La prevenzione nei comuni del Lazio fa acqua da tutte le parti

La ricerca di Legambiente svela che l'83 per cento ha nel proprio territorio abitazioni in aree pericolose per frane a alluvioni. Ma solo il 14 per cento delle amministrazioni svolge un lavoro positivo di mitigazione del rischio idrogeologico

Il Lazio è una regione fragile. L'83 per cento dei comuni, infatti, ha nel proprio territorio abitazioni in aree a rischio frana o alluvione. Un dato allarmante, che diventa drammatico se si considera che di questi il 43 per cento vi ha costruito interi quartieri, il 26 edificato strutture sensibili o ricettivo-turistiche, mentre più del 65 per cento conta fabbricati industriali e questo comporta il rischio anche di sversamenti di prodotti inquinanti nelle acque e nei terreni.
A fare il quadro della situazione è «Ecosistema Rischio 2009», l'indagine sulle attività delle amministrazioni comunali per la mitigazione del rischio idrogeologico.
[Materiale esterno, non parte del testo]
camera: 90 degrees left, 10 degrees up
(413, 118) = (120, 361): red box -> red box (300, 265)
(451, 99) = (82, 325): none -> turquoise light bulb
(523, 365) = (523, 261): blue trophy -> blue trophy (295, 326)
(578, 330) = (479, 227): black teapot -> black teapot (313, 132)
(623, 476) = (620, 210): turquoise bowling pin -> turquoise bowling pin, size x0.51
I dati sono stati presentati ieri, nell'ambito della pulizia delle sponde del Tevere, in zona Magliana, con cui si si sono concluse le giornate nazionali di «Operazione Fiumi», la campagna per l'adattamento ai mutamenti climatici e la mitigazione del rischio idrogeologico di Legambiente e del Dipartimento della protezione civile.
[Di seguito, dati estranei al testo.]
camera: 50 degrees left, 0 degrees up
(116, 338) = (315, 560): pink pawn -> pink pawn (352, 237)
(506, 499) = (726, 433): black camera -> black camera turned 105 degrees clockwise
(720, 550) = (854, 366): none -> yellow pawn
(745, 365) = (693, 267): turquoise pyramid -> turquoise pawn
Purtroppo la ricerca svela che solo il 14 per cento dei Comuni svolge un lavoro positivo per cercare di ridurre il rischio idrogeologico, mentre è altissima la soglia di quelli che non fanno nulla, ovvero il 60 per cento. L'amministrazione più attenta nella prevenzione è quella di Priverno, in provincia di Latina, che ha dato il via a interventi di delocalizzare delle abitazioni presenti nelle zone esposte a maggiore pericolo, guadagnando un punteggio virtuale di 8 e il giudizio «buono». In fondo alla classifica redatta da Legambiente ci sono Concerviano (Ri), Villa Santa Lucia (Fr) e Vejano (Vt). Sotto la sufficienza, invece, Frosinone e Roma, che meritano un bel 5.5 e Rieti che ottiene 5.
«I dati evidenziano nella regione una situazione preoccupante - dichiara Cristiana Avenali, direttrice di Legambiente Lazio - il nostro territorio è molto fragile e i temporali di portata più intensa provocano, nel migliore dei casi, allagamenti e disagi per la popolazione. Nella stessa classifica stilata nel 2003 dal Ministero dell'Ambiente e dall'Upi sono considerati a rischio idrogeologico 366 Comuni, ovvero il 97 per cento del totale, di cui 234 a rischio frana, 3 a rischio alluvione e ben 129 a rischio sia frane che alluvioni. Questa fragilità è attribuibile a un uso sconsiderato e irresponsabile del territorio e delle acque. Sempre più spesso abitazioni, insediamenti industriali e attività agricole e zootecniche vengono realizzati proprio a ridosso degli argini dei fiumi». «Le amministrazioni comunali e la Regione Lazio - prosegue l'esperta - oltre al lavoro di protezione civile, devono attivare interventi di delocalizzazione, completando per tutti i Comuni la realizzazione dei piani di emergenza e investendo su interventi di messa in sicurezza del territorio, accompagnati da attività di formazione e informazione dei cittadini».
Anche sulla «gestione del territorio» non c'è molto da dire. Il 57 per cento dei Comuni intervistati non svolge una regolare opera di manutenzione delle sponde dei corsi d'acqua e delle opere di difesa idraulica, mentre solo il 69 per cento ha realizzato opere di messa in sicurezza, che comunque non devono trasformarsi in alibi per continuare a costruire nelle aree golenali. Ma soprattutto è bassa (60 per cento), rispetto ad altre zone del nostro Paese, la percentuale di amministrazioni che si è dotata di piani urbanistici che prevedano il divieto di costruire nelle aree a rischio idrogeologico.

Notevoli ritardi anche per quanto riguarda l'informazione e formazione dei cittadini, visto che soltanto il 26 per cento delle amministrazioni ha organizzato iniziative di sensibilizzazione e solo il 17 ha messo in piedi esercitazioni.